Depuis qu'il a été nommé à la tête de Nina Ricci, Harris Reed s'évertue à rendre pop les robes de dames de la griffe de L'Air du Temps. Des tailleurs-pantalons à longues jambes, capelines et nœuds gigantesques, imprimés optiques destinés à impacter l'œil des photographes sur les tapis rouges. Des clichés qui tournent ensuite en boucle sur les réseaux sociaux pour vendre des flacons de parfums, plus que des vêtements. Ce sera sans doute toujours le cas l'été prochain. Même si ces petites robes noires à décolleté nœud, bustier à pois (toujours nœud), fourreau de soie blanche bénitier dans le dos, ensemble de soie nouée sont plus seyants qu'à l'accoutumée.
Sur I Feel Love de Donna Summer (repris par le chanteur anglais Sam Smith, et ça réveille) Junya Watanabe expérimente avec les matières techniques : sur l'avant d'une robe longue, on croit distinguer les lanières d'un sac à dos, une jupe bouffante semble fabriquée de pans de doublure isolante de glacière, des blousons en cuir sont déconstruits puis reconstruits jusqu'à en exploser les volumes… D'une maîtrise certaine, mais peut-être un peu trop futuriste pour susciter l'émotion.
Parfois, en sortant d'un défilé Comme des Garçons, on aimerait pouvoir interroger Rei Kawakubo, pour mieux comprendre ce qu'elle a en tête. Mais le secret qui l'entoure fait partie du mythe, et ne pas tout comprendre, du charme de cette sorte de test de Rorschach de la mode, enchaînement de silhouettes conceptuelles et sculpturales qui ne ressemblent à rien d'autre. Cette saison, donc, s'ouvre sur trois looks rigides évoquant des colonnes antiques, faits, semble-t-il, dans une sorte de fibre de verre ou de résine. Puis des triangles, des nuages de tulle, des sortes de robes dans des tissus japonisants comme dix fois trop grandes… Au passage des modèles, les invités sourient, s'ébahissent, ou regardent d'un air pensif ces accumulations de matières virtuoses. Applaudissements fournis.
Parking désaffecté, plafond bas, obscurité, solo de guitare distordu de six minutes en prélude et odeur de lys entêtante : chez Ann Demeulemeester, tout semblait annoncer une collection des plus sombres.

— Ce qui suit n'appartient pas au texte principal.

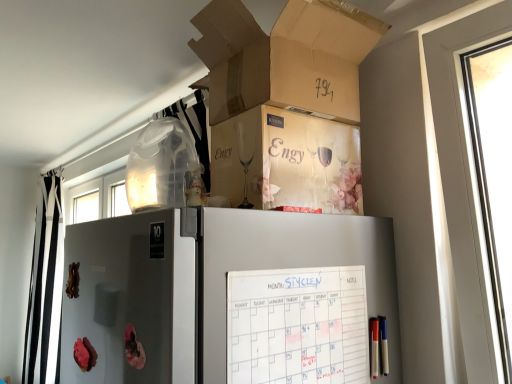
Question: Is metallic silver screen door at lower left outside cardboard box at upper center?

Choices:
 (A) yes
 (B) no

Answer: (A)

Question: Is metallic silver screen door at lower left aimed at cardboard box at upper center?

Choices:
 (A) no
 (B) yes

Answer: (A)

Question: Does metallic silver screen door at lower left come in front of cardboard box at upper center?

Choices:
 (A) yes
 (B) no

Answer: (A)

Question: Does metallic silver screen door at lower left have a greater height compared to cardboard box at upper center?

Choices:
 (A) no
 (B) yes

Answer: (B)

Question: Can you see metallic silver screen door at lower left touching cardboard box at upper center?

Choices:
 (A) yes
 (B) no

Answer: (B)

Question: Can you confirm if metallic silver screen door at lower left is smaller than cardboard box at upper center?

Choices:
 (A) yes
 (B) no

Answer: (A)

Question: From a real-world perspective, is beige cardboard box at upper center under black/white striped curtain at left?

Choices:
 (A) no
 (B) yes

Answer: (A)

Question: Can you confirm if beige cardboard box at upper center is bigger than black/white striped curtain at left?

Choices:
 (A) yes
 (B) no

Answer: (B)

Question: Does beige cardboard box at upper center appear on the left side of black/white striped curtain at left?

Choices:
 (A) yes
 (B) no

Answer: (B)

Question: From the image's perspective, is beige cardboard box at upper center over black/white striped curtain at left?

Choices:
 (A) yes
 (B) no

Answer: (A)

Question: Is beige cardboard box at upper center not inside black/white striped curtain at left?

Choices:
 (A) no
 (B) yes

Answer: (B)

Question: Can you confirm if beige cardboard box at upper center is taller than black/white striped curtain at left?

Choices:
 (A) yes
 (B) no

Answer: (B)

Question: From a real-world perspective, is black/white striped curtain at left beneath metallic silver screen door at lower left?

Choices:
 (A) no
 (B) yes

Answer: (B)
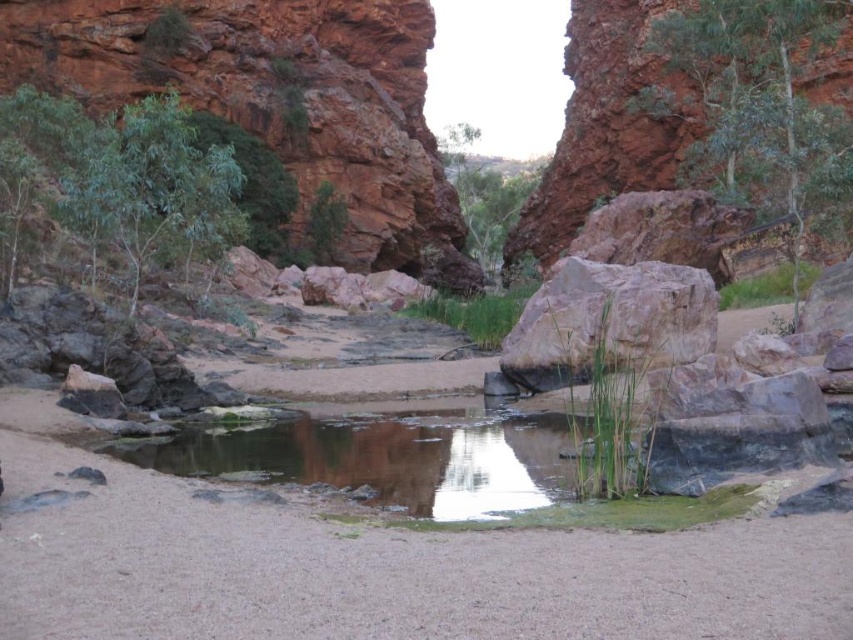
Does rustic sandstone cliff at upper left have a smaller size compared to smooth beige rock at center?

Incorrect, rustic sandstone cliff at upper left is not smaller in size than smooth beige rock at center.

Who is more distant from viewer, (219, 60) or (613, 262)?

The point (219, 60) is behind.

Locate an element on the screen. Image resolution: width=853 pixels, height=640 pixels. rustic sandstone cliff at upper left is located at coordinates (277, 99).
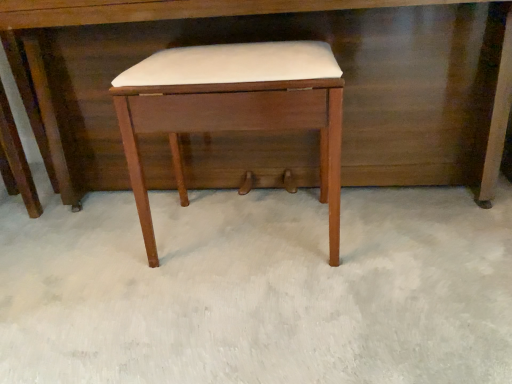
Where is `vacant region to the left of white leather stool at center`? This screenshot has width=512, height=384. vacant region to the left of white leather stool at center is located at coordinates (98, 266).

Stefano Gallici, 28 ans, tente depuis un peu plus d'un an d'insuffler sa patte à cette marque à la peine depuis le départ de la fondatrice, en 2013. Bien entendu, tous ses codes sont encore là : le noir et blanc, le tailoring précis, les lanières, les longues chemises ouvertes sur débardeur… mais le jeune Italien ajoute cette saison des petites vestes d'officier en denim délavé (jolies), des tee-shirts amples faussement vintage (pas forcément nécessaires), mais aussi de la couleur, comme ce violet passé très estival, mais presque saugrenu chez « Demeule ». Une nouvelle énergie, disons, qui, sans dénaturer l'héritage, manque tout de même de la poésie emblématique de la maison.